The findings and recommendations of the congress all those years ago contain very important lessons for today. The situation in Iraq daily grows more desperate. The needs, economic, social, and political, are great. The appearance of American unilateralism only hinders the overall effort. As Rumsfeld himself concluded in a letter to the congress voicing his considerable shock and consternation over the policies of the administration of Lyndon Johnson, “the real problem is the development, by the United States, preferably working in cooperation with other…nations rather than alone or almost alone as at present, of programs and techniques and approaches more suitable to meeting the pressures as they exist in Vietnam.”
As is well known, this did not come to pass in Vietnam. The Johnson administration, and that of Richard Nixon which followed, seemed impervious to bad news and to sound advice that ran counter to its own agenda. For his part, Lyndon Johnson demanded that those around him energetically stamp all talk of a neutralist settlement even if they believed it the proper course given events in Vietnam. Johnson himself said more than once that one of the principle obstacles to U.S. policy was the fact that there was no real, legitimate government in Saigon. Responding to advice to take the war north of the 17th parallel, Johnson admonished, “you don’t send a widow woman to slap Jack Dempsey.” Yet, he sent the old widow north in 1965. Even the sharp criticisms of fellow Democrat J. William Fulbright, the powerful Arkansas Senator, could not dissuade the administration from its disastrous course. Similarly, Richard Nixon ignored warnings of profound corruption, weakness and instability of the Saigon regime. His policies included no real effort to counter the regime’s illegitimacy and lack of popular support.
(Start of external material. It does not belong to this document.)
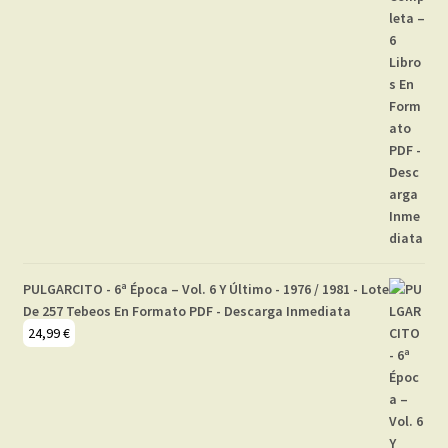
PULGARCITO - 6ª Época – Vol. 6 Y Último - 1976 / 1981 - Lote
De 257 Tebeos En Formato PDF - Descarga Inmediata
24,99
€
He insisted that real obstacles centered on communist subversion and insurgent terrorism and followed with a secret and illegal war in Cambodia.
The crisis in Vietnam ended in humiliating defeat for the United States and massive destruction for the people of Vietnam. Given these historic developments, Donald Rumsfeld brings to this current crisis considerable experience. At the very least, the current defense secretary no doubt learned some valuable lessons from the tragic experience in Vietnam. The real question is: does he remember them?